The RECOVERY trial pregnancy leads from the National Perinatal Epidemiology Unit at the University of Oxford and King’s College London, along with researchers who led the trial at the University of Oxford and a public representative have described how RECOVERY successfully enabled the participation of pregnant women in the search for an effective treatment for COVID-19. The group have highlighted the need for improved inclusion of pregnant women in clinical trials in an analysis piece published in The BMJ.
In the article, the researchers consider the barriers that stop pregnant women from being able to participate in clinical trials and how to address them to increase access to safe and effective treatments and reduce inequity.
Key messages:
- The safety and efficacy of most drugs during pregnancy is unclear because of the exclusion of pregnant women from trials and because robust pregnancy follow-up studies are not conducted after the drug has been licensed;
- Concerns about fetal safety have outweighed consideration of the benefits of equitable access and better information for clinical decisions during pregnancy;
- The RECOVERY trial has shown that clinicians are willing to include pregnant women in trials and that pregnant women are willing to participate;
- Barriers to inclusion of pregnant women in therapeutic trials are mostly related to sponsors, regulators, and insurers;
- Regulatory incentives to ensure that pregnant women are included in therapeutic and preventive trials by default are urgently needed.
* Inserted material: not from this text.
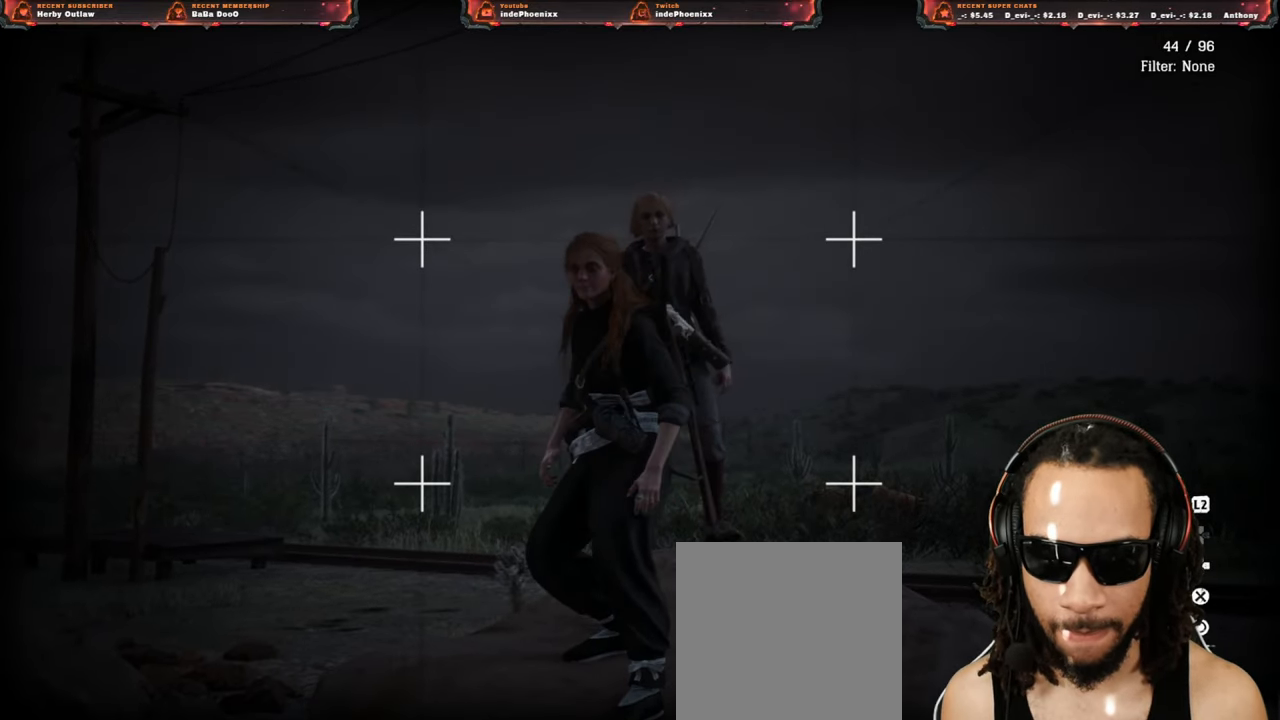
{"buttons": [], "left_stick": "down-left", "right_stick": "center", "events": [[33, "left_stick", "down-left"]]}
Marian Knight, Professor of Maternal and Child Population Health at Oxford Population Health’s National Perinatal Epidemiology Unit, and senior author of the paper said ‘Pregnant women are at higher risk from COVID-19; without their inclusion in RECOVERY we would have had no information about treatments that were suitable for them.
‘The recruitment rate among pregnant women was comparable to that for all other eligible participants, suggesting that barriers to participation in other trials are the result of processes rather than individual decisions. We hope that the mechanisms that we employed in RECOVERY to ensure the inclusion of pregnant women can be adopted in other trials to reduce the inequity in treatment often encountered during pregnancy.’